**Material to process**

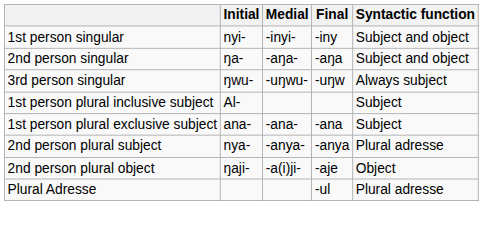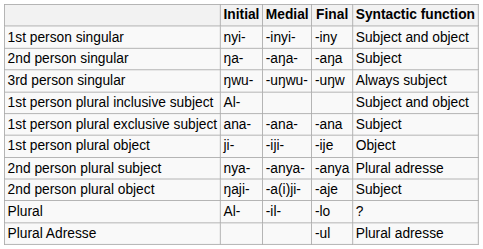2nd person singular | Syntactic function: Subject and object -> Subject
1st person plural inclusive subject | Syntactic function: Subject -> Subject and object
+ row: 1st person plural object | ji- | -iji- | -ije | Object
2nd person plural object | Syntactic function: Object -> Subject
+ row: Plural | Al- | -il- | -lo | ?
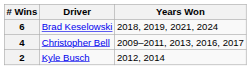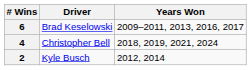6 | Years Won: 2018, 2019, 2021, 2024 -> 2009–2011, 2013, 2016, 2017
4 | Years Won: 2009–2011, 2013, 2016, 2017 -> 2018, 2019, 2021, 2024
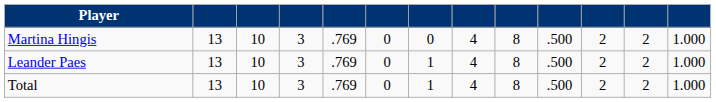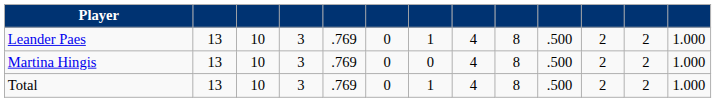rows swapped: Martina Hingis <-> Leander Paes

**What is expected**
Copy the lines of all the items above exactly, leaving out the pictures.

**Full output**
2nd person singular | Syntactic function: Subject and object -> Subject
1st person plural inclusive subject | Syntactic function: Subject -> Subject and object
+ row: 1st person plural object | ji- | -iji- | -ije | Object
2nd person plural object | Syntactic function: Object -> Subject
+ row: Plural | Al- | -il- | -lo | ?
6 | Years Won: 2018, 2019, 2021, 2024 -> 2009–2011, 2013, 2016, 2017
4 | Years Won: 2009–2011, 2013, 2016, 2017 -> 2018, 2019, 2021, 2024
rows swapped: Martina Hingis <-> Leander Paes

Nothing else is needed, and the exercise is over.